Breakfast: Chinese food is always good the next day for breakfast and it went well with the final leftovers from our Christmas Day brunch: Chinese Broccoli with Buckwheat, Onions, Baked Tofu and Latkes. Afterwards I got to work with a few small bowls of red fruits: Pomegranate and Cherries.

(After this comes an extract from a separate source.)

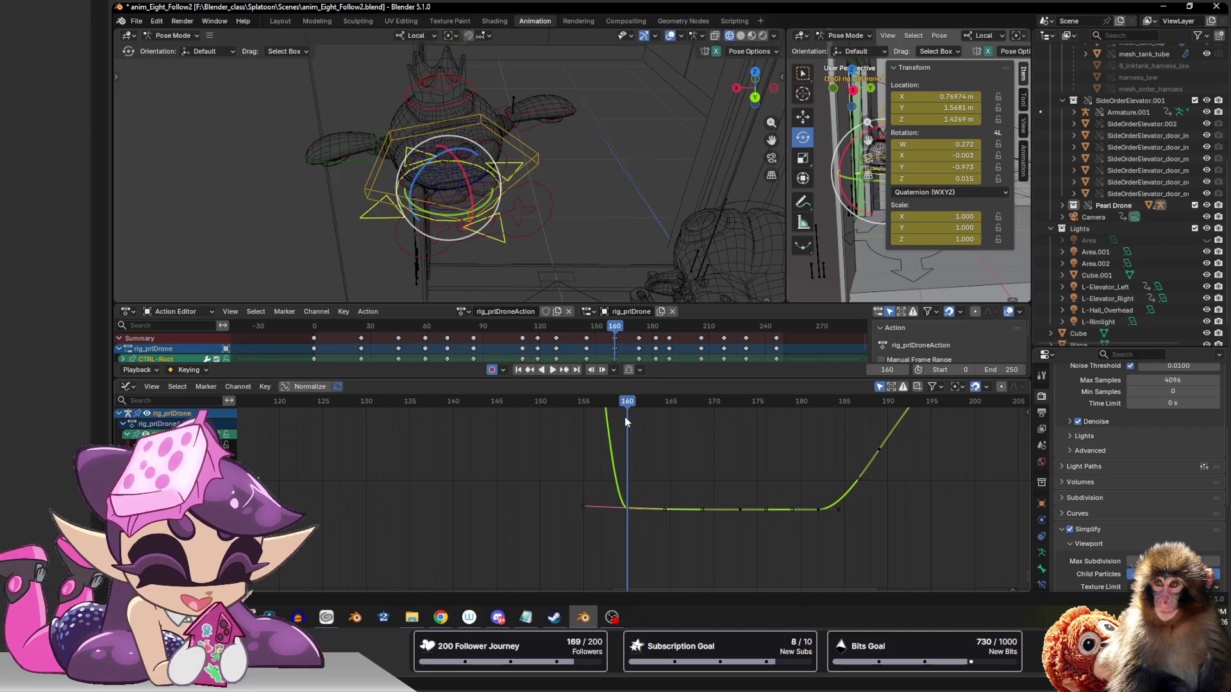
left_click(588, 339)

Daily Green Juice: Kale, Collards, Red Cabbage, Celery, Carrots, Ginger, Lemon
Dinner: It was on the “to-do” list: make Butternut Squash Lasagna with Brussels Sprouts, Tempeh Bacon Filling & Butternut Squash Béchamel, made by blending Butternut Squash with Cashew Cream and nutritional yeast (see recipe). We had not had this scrumptious dish in a long while and Gary was going to make it for the Christmas feast but it didn’t happen until today. We had the ingredients and Gary took the time to make it for dinner. This time we had Kabocha squash instead which has a lovely sweet flavor and creamy texture. I tried to eat small forkfuls and chew slowly to make it last a long time. Still, it was gone quickly.
Next course consisted of Spicy Fieldroast Sausages in Spicy Marinara with Green Peppers. Did I say spicy? SPICY!
Later we each had a small bowl of So Delicious Coconut Milk Ice Cream and Apple Pie.